Work instruction >>
The lines to copy are those holding the string "baru" in the entries below.

Data for review >>
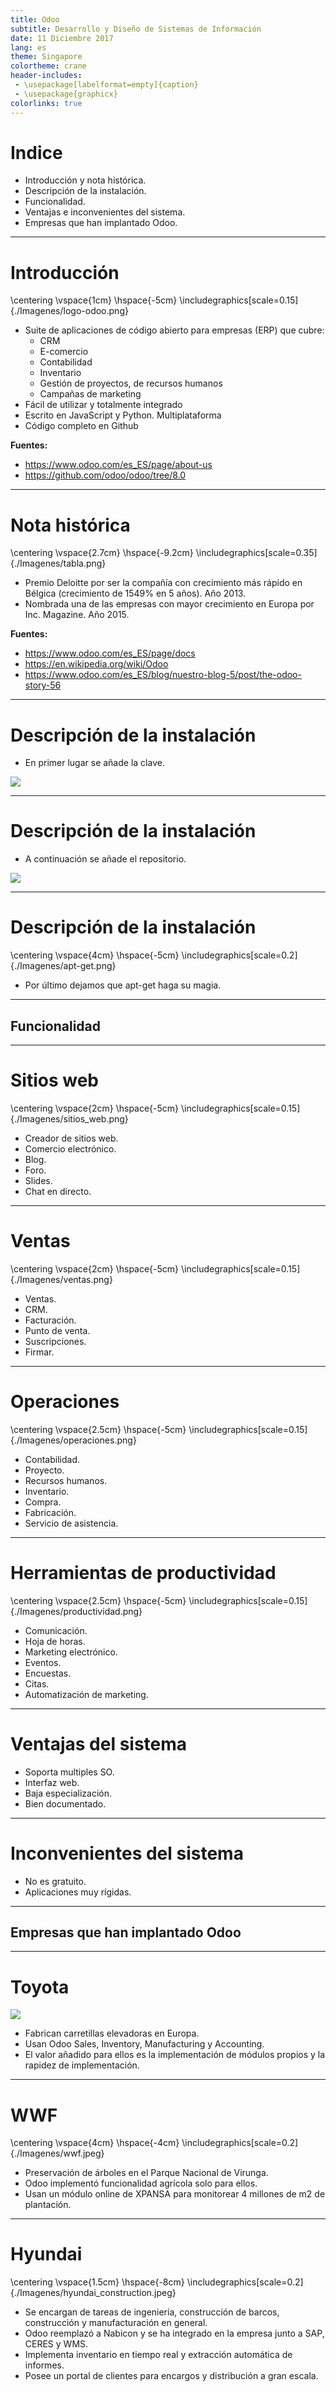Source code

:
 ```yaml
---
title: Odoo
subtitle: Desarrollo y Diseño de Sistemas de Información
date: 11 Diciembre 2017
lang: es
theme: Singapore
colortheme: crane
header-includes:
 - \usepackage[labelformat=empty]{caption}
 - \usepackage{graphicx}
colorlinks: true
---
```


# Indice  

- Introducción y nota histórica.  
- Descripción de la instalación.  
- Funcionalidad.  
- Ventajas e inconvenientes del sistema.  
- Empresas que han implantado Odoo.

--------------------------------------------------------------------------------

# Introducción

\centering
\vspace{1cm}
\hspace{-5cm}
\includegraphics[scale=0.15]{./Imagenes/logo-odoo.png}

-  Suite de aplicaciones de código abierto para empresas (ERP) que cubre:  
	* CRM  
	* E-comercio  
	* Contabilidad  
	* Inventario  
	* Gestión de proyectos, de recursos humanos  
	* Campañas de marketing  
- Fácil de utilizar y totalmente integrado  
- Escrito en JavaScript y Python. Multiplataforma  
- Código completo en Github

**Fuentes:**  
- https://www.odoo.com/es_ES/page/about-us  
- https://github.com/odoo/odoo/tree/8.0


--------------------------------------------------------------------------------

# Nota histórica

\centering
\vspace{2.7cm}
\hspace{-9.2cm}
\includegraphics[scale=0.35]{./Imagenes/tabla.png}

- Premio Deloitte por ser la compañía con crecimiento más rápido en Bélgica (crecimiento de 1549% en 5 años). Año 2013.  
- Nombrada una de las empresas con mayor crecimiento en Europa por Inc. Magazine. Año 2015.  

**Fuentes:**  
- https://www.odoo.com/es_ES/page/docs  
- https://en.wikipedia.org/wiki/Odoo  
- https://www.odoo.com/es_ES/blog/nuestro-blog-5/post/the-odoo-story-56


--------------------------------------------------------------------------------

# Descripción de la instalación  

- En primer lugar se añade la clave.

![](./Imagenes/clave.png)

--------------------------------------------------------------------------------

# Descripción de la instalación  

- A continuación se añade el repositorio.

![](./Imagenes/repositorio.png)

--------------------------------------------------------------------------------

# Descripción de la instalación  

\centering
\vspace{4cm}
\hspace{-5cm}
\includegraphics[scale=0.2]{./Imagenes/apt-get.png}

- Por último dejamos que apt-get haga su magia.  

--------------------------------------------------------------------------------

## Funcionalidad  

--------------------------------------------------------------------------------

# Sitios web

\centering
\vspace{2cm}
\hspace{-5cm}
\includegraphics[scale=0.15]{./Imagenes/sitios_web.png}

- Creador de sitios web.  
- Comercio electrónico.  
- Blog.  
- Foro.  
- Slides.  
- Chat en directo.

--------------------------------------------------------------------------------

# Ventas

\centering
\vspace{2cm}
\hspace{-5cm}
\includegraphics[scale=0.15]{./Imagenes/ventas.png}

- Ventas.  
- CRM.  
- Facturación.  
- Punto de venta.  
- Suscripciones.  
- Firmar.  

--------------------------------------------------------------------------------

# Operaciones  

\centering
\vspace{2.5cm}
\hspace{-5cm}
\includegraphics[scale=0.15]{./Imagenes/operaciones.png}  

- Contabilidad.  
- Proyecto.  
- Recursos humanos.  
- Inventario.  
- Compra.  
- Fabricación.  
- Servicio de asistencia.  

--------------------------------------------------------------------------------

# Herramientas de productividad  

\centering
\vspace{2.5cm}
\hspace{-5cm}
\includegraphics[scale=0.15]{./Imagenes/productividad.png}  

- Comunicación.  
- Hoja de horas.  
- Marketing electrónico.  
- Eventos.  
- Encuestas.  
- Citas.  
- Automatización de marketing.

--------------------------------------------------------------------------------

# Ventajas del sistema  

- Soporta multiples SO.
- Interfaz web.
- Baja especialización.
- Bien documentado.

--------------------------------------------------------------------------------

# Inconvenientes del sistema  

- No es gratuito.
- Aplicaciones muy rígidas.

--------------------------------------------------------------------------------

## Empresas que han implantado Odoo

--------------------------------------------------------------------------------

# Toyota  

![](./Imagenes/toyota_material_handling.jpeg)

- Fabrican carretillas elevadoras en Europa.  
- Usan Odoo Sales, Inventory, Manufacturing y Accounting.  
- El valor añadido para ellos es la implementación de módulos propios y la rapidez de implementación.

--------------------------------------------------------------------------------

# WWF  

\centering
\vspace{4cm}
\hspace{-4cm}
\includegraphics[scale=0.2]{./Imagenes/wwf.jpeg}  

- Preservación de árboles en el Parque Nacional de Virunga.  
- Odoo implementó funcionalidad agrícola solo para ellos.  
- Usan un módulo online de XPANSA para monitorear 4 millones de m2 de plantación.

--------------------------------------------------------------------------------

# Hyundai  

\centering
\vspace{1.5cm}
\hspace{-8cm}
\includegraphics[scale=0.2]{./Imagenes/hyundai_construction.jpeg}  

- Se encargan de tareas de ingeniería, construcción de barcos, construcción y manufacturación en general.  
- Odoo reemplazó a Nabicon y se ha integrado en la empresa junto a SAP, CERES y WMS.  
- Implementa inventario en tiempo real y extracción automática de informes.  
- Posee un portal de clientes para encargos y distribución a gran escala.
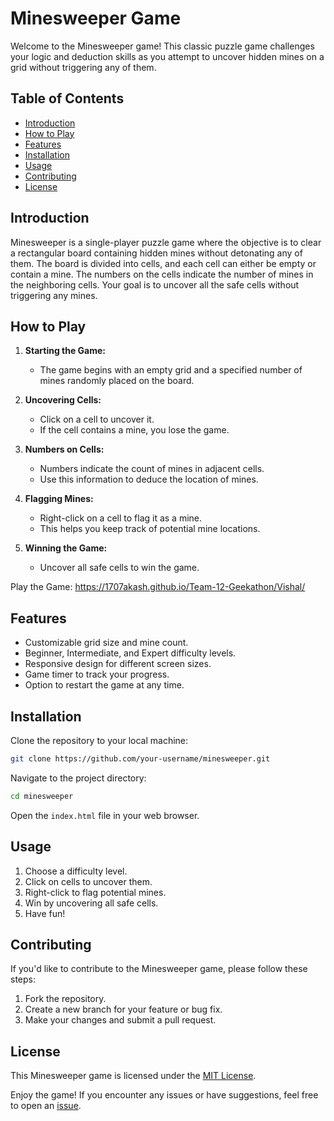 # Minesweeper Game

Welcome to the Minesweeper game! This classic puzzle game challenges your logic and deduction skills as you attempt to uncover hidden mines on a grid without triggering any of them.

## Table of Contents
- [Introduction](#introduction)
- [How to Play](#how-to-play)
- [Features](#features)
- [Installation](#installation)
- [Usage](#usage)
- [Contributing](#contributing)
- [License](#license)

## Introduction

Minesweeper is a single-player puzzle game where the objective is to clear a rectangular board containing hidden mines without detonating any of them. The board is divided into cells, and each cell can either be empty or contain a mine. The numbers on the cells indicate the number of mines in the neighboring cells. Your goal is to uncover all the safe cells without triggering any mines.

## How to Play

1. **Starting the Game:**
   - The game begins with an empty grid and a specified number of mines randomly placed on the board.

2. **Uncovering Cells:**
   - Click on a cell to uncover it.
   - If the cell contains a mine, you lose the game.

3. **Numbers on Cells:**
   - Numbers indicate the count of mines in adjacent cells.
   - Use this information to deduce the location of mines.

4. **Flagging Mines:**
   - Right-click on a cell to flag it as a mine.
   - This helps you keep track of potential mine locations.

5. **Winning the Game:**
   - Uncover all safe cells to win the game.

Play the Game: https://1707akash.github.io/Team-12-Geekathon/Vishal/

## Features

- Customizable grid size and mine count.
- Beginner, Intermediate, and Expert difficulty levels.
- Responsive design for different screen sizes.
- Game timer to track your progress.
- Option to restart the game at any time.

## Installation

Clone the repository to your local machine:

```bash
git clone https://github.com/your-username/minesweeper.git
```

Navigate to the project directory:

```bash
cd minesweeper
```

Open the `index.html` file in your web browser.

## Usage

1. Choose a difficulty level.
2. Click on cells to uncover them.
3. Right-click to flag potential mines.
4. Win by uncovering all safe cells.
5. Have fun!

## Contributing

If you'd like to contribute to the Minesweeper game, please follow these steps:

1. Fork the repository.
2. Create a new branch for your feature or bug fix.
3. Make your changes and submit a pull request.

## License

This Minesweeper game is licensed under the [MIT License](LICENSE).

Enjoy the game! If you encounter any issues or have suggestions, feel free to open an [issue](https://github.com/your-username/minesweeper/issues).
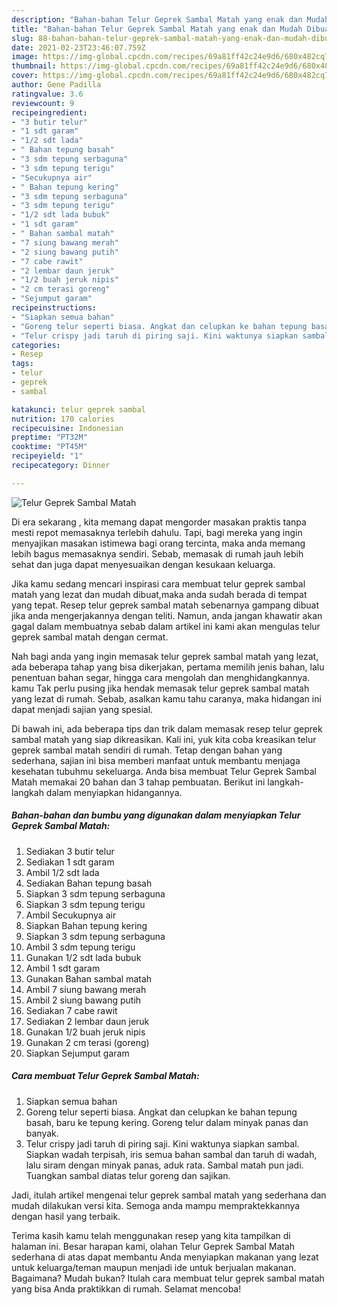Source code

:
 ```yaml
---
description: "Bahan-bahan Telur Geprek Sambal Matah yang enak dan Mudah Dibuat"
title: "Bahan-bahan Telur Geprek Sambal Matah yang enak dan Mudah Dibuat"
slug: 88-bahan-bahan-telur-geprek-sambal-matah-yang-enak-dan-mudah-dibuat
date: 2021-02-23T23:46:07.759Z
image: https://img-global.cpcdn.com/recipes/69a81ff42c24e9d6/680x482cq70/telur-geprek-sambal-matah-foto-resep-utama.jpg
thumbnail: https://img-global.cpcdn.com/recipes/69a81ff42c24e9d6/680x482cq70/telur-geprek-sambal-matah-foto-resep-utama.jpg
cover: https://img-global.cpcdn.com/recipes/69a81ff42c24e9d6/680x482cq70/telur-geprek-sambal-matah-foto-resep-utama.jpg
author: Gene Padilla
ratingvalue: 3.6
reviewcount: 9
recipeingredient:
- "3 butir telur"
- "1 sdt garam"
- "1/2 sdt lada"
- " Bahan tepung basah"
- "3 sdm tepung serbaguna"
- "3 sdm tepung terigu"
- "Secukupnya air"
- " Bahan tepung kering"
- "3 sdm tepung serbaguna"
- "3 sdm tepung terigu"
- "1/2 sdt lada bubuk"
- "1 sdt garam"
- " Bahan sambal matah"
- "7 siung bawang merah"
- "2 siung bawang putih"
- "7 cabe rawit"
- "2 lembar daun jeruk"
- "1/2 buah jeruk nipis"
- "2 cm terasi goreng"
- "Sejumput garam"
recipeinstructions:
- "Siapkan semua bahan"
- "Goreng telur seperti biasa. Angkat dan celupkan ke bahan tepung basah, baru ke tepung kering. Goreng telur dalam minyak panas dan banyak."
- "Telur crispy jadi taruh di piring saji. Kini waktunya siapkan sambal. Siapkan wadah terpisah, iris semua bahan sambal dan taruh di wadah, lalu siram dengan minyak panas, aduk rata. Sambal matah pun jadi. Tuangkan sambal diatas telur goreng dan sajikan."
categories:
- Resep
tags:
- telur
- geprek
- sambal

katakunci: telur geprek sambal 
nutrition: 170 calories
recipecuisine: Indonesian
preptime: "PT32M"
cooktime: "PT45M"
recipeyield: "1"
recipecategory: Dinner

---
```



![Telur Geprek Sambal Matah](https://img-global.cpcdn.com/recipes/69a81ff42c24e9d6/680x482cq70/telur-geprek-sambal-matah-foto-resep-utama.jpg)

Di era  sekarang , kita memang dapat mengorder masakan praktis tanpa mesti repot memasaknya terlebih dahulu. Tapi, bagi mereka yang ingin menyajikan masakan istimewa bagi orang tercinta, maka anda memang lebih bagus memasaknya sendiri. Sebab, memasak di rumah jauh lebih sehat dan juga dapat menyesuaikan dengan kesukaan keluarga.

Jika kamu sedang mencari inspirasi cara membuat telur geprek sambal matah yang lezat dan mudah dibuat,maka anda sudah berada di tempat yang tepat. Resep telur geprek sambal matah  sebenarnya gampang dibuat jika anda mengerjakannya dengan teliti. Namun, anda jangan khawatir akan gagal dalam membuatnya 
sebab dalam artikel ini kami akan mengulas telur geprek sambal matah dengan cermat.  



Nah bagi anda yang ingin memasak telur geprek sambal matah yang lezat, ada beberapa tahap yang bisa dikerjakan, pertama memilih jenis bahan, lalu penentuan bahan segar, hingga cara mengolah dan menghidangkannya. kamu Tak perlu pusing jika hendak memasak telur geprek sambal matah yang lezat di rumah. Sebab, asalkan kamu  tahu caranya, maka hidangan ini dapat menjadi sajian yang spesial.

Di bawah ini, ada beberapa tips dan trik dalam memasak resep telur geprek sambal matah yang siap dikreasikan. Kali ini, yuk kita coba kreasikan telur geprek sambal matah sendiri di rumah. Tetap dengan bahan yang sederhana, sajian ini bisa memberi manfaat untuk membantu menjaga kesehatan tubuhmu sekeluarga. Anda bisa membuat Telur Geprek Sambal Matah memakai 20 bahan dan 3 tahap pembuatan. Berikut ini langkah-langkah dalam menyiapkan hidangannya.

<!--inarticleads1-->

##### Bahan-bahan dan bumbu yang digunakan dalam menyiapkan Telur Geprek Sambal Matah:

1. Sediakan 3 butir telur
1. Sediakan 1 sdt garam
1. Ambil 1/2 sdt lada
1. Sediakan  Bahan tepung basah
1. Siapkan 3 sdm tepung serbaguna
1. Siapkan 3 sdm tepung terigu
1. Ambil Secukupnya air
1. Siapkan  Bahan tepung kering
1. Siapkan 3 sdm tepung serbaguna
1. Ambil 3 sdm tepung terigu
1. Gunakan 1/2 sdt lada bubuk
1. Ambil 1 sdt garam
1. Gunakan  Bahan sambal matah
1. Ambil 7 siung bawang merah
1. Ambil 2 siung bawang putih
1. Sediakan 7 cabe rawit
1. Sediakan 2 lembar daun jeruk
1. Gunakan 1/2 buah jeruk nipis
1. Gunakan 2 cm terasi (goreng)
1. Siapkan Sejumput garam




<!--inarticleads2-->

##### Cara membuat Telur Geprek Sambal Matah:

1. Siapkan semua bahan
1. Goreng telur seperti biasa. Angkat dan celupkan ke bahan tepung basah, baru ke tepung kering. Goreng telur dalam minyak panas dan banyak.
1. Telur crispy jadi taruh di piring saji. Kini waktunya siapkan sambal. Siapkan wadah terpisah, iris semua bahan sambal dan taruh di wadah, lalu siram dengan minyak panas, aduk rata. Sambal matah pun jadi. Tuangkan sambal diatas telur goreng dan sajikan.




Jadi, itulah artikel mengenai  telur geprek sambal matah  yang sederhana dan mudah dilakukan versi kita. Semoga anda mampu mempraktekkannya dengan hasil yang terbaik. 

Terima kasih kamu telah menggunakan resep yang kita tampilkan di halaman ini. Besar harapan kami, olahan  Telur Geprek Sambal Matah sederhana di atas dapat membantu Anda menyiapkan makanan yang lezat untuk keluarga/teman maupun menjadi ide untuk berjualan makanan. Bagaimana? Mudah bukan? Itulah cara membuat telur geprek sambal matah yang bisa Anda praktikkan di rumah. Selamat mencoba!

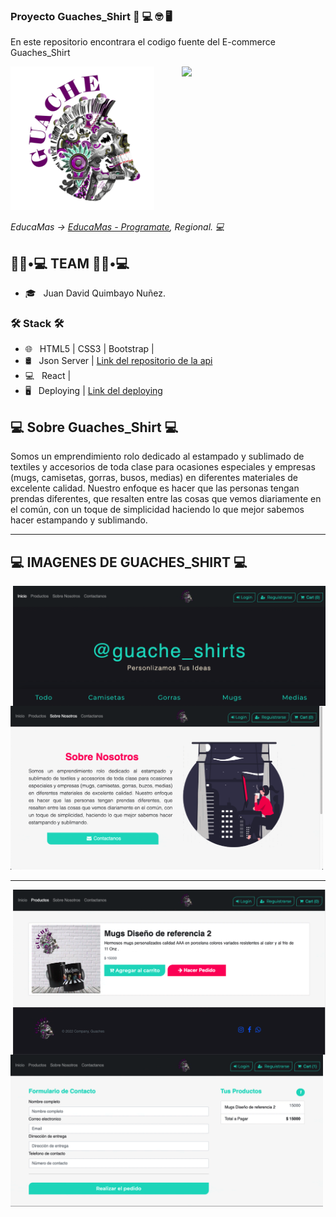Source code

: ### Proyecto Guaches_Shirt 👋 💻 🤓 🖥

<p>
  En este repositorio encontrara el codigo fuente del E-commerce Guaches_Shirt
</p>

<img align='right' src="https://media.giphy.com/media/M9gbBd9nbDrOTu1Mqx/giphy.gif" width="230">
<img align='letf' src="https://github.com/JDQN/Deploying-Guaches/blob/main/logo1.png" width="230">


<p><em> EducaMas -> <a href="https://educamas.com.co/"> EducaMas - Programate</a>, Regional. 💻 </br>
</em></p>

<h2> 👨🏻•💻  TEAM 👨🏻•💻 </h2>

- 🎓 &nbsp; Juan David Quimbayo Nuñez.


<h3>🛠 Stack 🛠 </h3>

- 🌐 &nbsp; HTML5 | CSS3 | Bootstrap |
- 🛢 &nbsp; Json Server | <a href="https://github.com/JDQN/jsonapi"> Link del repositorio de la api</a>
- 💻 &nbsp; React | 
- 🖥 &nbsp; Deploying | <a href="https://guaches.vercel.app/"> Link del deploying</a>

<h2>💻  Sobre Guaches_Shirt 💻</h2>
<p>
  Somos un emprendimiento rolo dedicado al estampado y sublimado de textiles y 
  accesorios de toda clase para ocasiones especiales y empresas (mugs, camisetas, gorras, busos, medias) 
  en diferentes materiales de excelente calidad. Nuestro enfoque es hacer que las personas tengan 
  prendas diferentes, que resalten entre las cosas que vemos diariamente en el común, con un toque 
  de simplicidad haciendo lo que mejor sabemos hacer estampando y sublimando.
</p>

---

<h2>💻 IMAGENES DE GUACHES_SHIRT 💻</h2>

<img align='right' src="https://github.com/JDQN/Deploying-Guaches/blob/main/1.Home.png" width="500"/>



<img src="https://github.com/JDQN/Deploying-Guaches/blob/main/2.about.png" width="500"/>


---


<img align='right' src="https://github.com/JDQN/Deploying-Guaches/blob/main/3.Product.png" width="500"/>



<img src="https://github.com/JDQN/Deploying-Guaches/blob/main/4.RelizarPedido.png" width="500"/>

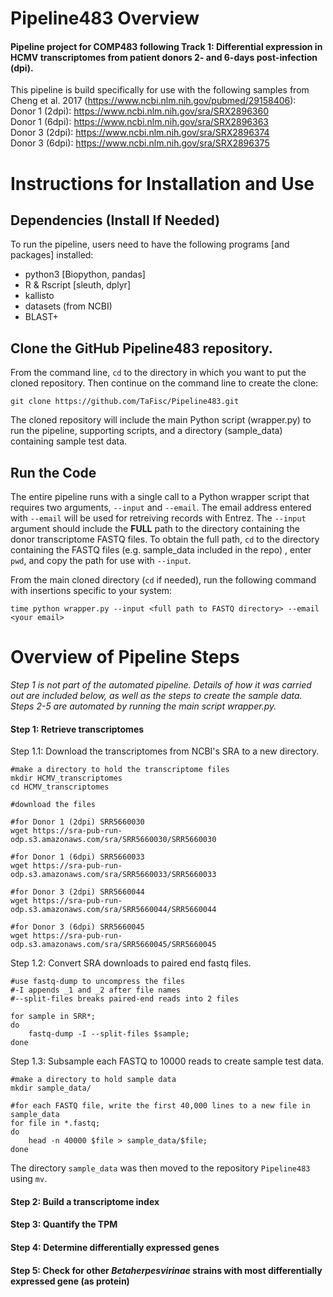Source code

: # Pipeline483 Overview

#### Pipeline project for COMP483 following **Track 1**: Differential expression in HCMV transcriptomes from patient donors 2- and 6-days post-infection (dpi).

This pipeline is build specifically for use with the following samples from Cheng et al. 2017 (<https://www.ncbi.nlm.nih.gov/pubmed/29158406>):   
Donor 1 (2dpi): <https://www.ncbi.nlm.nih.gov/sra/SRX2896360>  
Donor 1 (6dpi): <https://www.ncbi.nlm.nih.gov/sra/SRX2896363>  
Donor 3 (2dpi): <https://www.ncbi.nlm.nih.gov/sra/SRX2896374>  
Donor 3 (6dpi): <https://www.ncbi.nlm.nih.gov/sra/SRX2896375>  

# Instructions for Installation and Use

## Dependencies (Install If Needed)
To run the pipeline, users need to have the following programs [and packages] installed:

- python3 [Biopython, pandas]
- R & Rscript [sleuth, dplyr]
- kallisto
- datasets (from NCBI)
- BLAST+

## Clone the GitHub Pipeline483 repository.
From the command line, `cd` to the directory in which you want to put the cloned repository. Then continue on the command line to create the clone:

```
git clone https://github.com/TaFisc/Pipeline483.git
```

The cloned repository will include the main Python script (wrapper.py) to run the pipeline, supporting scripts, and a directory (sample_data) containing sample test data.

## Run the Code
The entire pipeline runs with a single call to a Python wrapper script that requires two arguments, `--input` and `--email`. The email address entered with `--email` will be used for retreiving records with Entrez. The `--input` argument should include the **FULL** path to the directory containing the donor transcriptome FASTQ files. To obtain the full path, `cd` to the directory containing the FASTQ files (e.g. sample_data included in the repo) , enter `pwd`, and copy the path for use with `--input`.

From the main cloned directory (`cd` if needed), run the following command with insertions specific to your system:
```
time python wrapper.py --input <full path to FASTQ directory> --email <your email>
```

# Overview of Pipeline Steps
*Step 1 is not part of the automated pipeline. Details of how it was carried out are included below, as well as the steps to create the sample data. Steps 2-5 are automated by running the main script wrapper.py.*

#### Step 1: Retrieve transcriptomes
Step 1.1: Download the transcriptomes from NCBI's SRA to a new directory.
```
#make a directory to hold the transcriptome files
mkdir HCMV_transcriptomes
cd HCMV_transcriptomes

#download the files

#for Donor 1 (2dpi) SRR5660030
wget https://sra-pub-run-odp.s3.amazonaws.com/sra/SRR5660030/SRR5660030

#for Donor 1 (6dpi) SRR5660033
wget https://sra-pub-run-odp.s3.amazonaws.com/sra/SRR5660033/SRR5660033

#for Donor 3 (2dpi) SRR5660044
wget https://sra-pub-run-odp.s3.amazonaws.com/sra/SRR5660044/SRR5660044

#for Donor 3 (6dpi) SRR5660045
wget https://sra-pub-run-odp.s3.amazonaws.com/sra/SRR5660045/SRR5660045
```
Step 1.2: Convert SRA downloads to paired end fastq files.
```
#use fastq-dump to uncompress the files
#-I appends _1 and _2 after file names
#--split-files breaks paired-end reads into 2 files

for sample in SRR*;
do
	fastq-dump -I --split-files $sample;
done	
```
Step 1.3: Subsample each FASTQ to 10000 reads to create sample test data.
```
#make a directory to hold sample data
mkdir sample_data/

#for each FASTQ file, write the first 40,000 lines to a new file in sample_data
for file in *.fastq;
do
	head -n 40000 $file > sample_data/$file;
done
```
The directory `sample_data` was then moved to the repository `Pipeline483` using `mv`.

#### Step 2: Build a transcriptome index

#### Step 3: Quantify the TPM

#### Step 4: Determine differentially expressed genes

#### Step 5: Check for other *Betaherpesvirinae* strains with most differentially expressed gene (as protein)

The answer >>
- "Goreng telur seperti biasa. Angkat dan celupkan ke bahan tepung basah, baru ke tepung kering. Goreng telur dalam minyak panas dan banyak."
1. Goreng telur seperti biasa. Angkat dan celupkan ke bahan tepung basah, baru ke tepung kering. Goreng telur dalam minyak panas dan banyak.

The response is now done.